Отсюда явствует, что при всех неприятных стереотипах женщины и за тридцать, и за сорок не сбрасывались со счетов и могли представлять интерес для холостяков эпохи Регентства. Не служил поздний брак и непременным указанием на то, что до вступления в него женщина не представляла интереса для потенциально завидных женихов. Выглядевшего в 1816 году «малость исхудавшим» лорда Клайва подозревали в «нежной страсти» к леди Эмме Эджкамб; и за леди Луизой Доусон, обосновавшейся вместе с сестрой на Гровенор-сквер, как говорят, до самой смерти ее матери увивался некий не названный поклонник. Она же в итоге пошла под венец лишь в возрасте сорока пяти лет, согласившись стать второй женой преподобного Уолтера Давенпорта. Их биографии в полной мере доказывают, что острой потребности поскорее выйти замуж состоятельные женщины эпохи Регентства не испытывали; напротив, многие наследницы из богатых семей делали это лишь тогда, когда им этого захочется, если вовсе захочется. И самодостаточная Сидни отнюдь не была исключением в этом плане.
Одна категория женщин, однако, иного выбора, кроме замужества, не имела. Речь идет о наследницах огромных состояний, попадавших под мощнейший пресс и особо остро нуждавшихся обычно в срочном выборе «правильного» мужа. Леди Фрэнсис Энн Вейн-Темпест испытала это на себе в полной мере.

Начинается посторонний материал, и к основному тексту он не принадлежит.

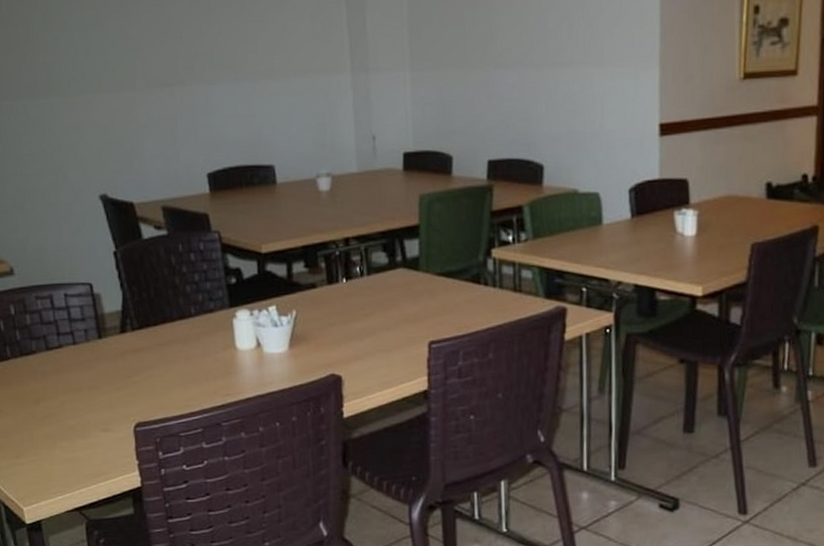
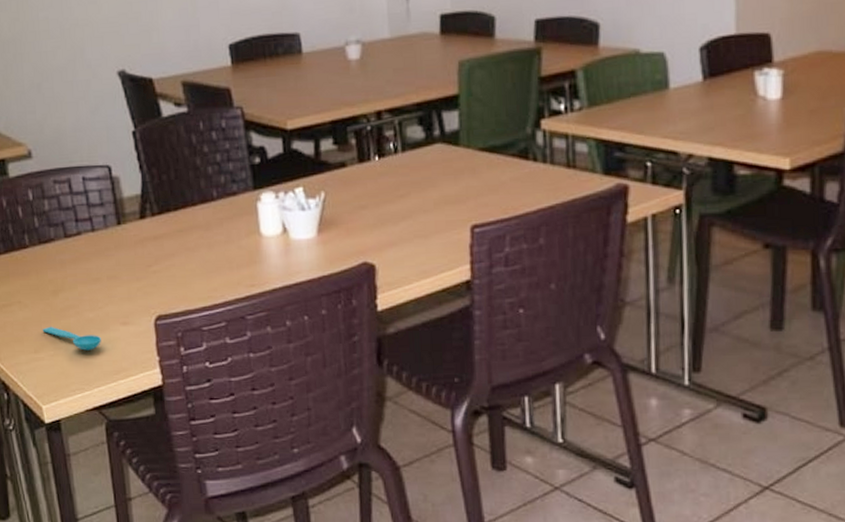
spoon: none [23,433,82,456] -> present [42,326,101,351]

В 1813 году после смерти отца она, будучи единственным законнорожденным ребенком, стала богатейшей в Британии наследницей. Ей осталось дождаться совершеннолетия для вступления во владение загородным имением, землями с богатыми залежами каменного угля и рядом работающих шахт в графстве Дарем и внушительным капиталом. Источники того времени оценивали ее доходы в 35 000 фунтов в год, но даже если эта цифра и преувеличена, доходность доставшегося ей имущества все равно была колоссальной. Такое наследство другим женщинам в ту пору могло разве что во сне пригрезиться, поскольку аристократия решительно отдавала предпочтение наследникам мужского пола, передавая им вместе с титулом и состояние, – и такой политики знатные семьи придерживались, даже если это подразумевало наследование в обход дочери кузеном, племянником или еще более дальним родственником. Отец миссис Калверт виконт Пери также сыновей не имел, но его имущество в Ирландии отошло племяннику, а они с сестрой получили единовременно по 20 000 фунтов каждая, да и то лишь потому, что ее отец накопил столь внушительный личный капитал, не подлежавший передаче по наследству.
Сэр Генри Вейн-Темпест же завещал дочери много большее, нежели просто приданое; она получила средства, позволявшие ей оставаться независимой от мужчины до конца своих дней. Более того, ей была дана возможность суверенно править своими делами, представая во всем великолепии. Домик на столичной окраине отныне был не для нее. Не нужно было ни наскребать и копить деньги на выезды, ни выпрашивать у родни карету напрокат.